Our budding threat actor can now anonymously scan network infrastructure and public-facing resources. They can see specific software versions running on organizational hardware. They can search databases of known vulnerabilities and identify opportunities to exploit. They can route their attacks through servers around the world and duplicate their nmap requests using fake IP addresses. Trying to discover who or where they are is difficult and cost prohibitive. They have also spent less than half of their budget.

Outsourcing the hard work

Simply knowing that an organization is running specific software containing known vulnerabilities is only half of the battle. Our neophyte hacker has to exploit a vulnerability before they can cause serious harm. Learning to stage an effective cyberattack campaign is considerably more difficult than simply discovering your opponent’s weaknesses. Fortunately (for the attacker), there are several malicious services available on the dark web.

Our attacker may want to lease a suite of ransomware services that include obfuscation, malware droppers, and customer support for as little as $120 a month. If the threat actor wants to gamble on finding an easier path into the organization, they may rent a phishing kit for $20 or more. If they want to experiment on their own, perhaps they’ll pay $59 for PureCrypter, the fully functional malware loader and distribution platform. There is no rush, our attacker has vulnerability information on the target, numerous cyberattack options, and plenty of time.

Fight smarter, not harder

The economics behind this hypothetical demonstrates how typical cybersecurity expenditures expose organizations to asymmetrical warfare. Organizations are like an over-extended and entrenched military. They shelter behind expensive layers of security and employ professionals to run continuous cybersecurity operations. Their costs are staggering. The human and monetary resources involved in their security effort is considerable. They are highly visible, stationary, and slow to react.

These organizations' enemies cannot match their funding, technology, or human capability. Instead, they cautiously study their opponent, wisely select their “weapons,” and strike at a time of their choosing. Our hypothetical hacker can train and arm themselves in a few weeks for under $1000. Meanwhile, the target organization is paying over $2885 per year to protect one employee. With these numbers, how long can the organization afford to engage in a protracted cyber war?
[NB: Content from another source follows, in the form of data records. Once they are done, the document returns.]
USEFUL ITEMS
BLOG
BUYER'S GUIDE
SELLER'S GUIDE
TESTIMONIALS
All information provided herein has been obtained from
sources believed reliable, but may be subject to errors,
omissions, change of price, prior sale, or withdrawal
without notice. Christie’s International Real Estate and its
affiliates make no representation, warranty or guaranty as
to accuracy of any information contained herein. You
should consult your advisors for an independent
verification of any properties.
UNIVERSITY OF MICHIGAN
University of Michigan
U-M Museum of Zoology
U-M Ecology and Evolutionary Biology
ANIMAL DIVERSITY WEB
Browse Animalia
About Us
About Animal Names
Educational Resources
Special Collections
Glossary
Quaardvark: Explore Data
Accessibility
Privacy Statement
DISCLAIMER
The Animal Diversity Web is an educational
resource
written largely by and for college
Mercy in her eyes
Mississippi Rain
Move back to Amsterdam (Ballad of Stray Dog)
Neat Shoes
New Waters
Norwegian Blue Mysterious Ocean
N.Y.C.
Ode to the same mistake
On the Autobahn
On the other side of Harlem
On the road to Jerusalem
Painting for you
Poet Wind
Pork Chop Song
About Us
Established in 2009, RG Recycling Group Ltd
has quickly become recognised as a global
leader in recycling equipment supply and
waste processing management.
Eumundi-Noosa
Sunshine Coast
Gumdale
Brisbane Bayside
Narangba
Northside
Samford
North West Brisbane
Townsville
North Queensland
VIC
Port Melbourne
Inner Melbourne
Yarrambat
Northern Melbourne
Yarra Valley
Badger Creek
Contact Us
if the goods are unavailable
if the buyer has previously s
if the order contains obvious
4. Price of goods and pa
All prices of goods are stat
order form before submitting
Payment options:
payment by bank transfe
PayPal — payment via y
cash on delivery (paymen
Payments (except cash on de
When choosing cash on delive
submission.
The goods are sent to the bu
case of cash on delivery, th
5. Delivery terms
The solution is to fight smarter, not harder. One way to completely shut down attacks like the one described is to simply hide organizational infrastructure from sight. Limiting infrastructure visibility and authenticating users to specific apps, not to the network, is an effective way to camouflage business resources.

Following good security hygiene also goes a long way towards preventing attacks, especially from inexperienced threat actors. Keeping hardware and software updated reduces their known vulnerabilities and shrinks the attack surface. Strong password enforcement, multifactor authentication, and following the principle of least privileged access can keep hackers out, and limit their ability to inflict damage.